Poèmes (Vivien)/À une Ombre aimée

Pour les autres éditions de ce texte, voir À une Ombre aimée.

PoèmesA. Lemerre. (p. 148-149).


À UNE OMBRE AIMÉE


Voici l’heure où le mort goûte aux festins funèbres,
Et je t’ai préparé, comme hier, le repas.
Grâce aux flammes, grâce aux lampes, on ne sent pas
L’enveloppement fin et serré des ténèbres.

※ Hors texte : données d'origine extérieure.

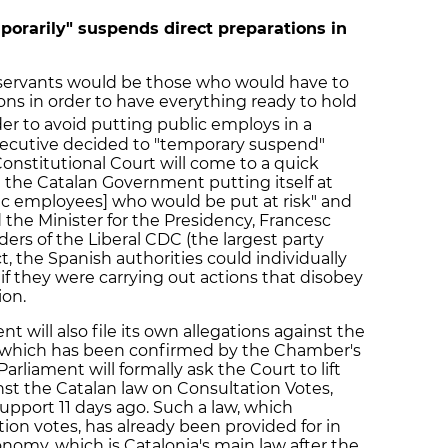
orarily" suspends direct preparations in
 servants would be those who would have to
tions in order to have everything ready to hold
er to avoid putting public employs in a
 Executive decided to "temporary suspend"
onstitutional Court will come to a quick
ot the Catalan Government putting itself at
lic employees] who would be put at risk" and
d the Minister for the Presidency, Francesc
ders of the Liberal CDC (the largest party
t, the Spanish authorities could individually
 if they were carrying out actions that disobey
ion.
nt will also file its own allegations against the
n, which has been confirmed by the Chamber's
arliament will formally ask the Court to lift
st the Catalan law on Consultation Votes,
pport 11 days ago. Such a law, which
ion votes, has already been provided for in
nomy, which is Catalonia's main law after the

Voici mes voiles verts, voici mon front paré
Des joyaux et des fleurs qui conviennent aux fêtes.
Daigne entrer ! Comme hier, toutes choses sont prêtes,
Savoure le repas savamment préparé.


Ton cœur m’approuvera, Le vin est délectable,
Ayant mûri dans le soleil d’un très beau jour,
Les fruits semblent créés par les mains de l’amour,
Une lueur très douce illumine la table.

Ta place habituelle est prête. Viens t’asseoir,
Près de moi, prends ici ta place accoutumée,
Ô l’amie aux doux yeux tristes, la bien-aimée,
Pour toi j’ai revêtu mes parures, ce soir !

Pourtant un souffle froid entrebâille la porte,
Et dans mon corps glacé je sens mon cœur transi…
Je ne puis oublier que je suis seule ici,
Que je suis triste et que je n’aime qu’une morte.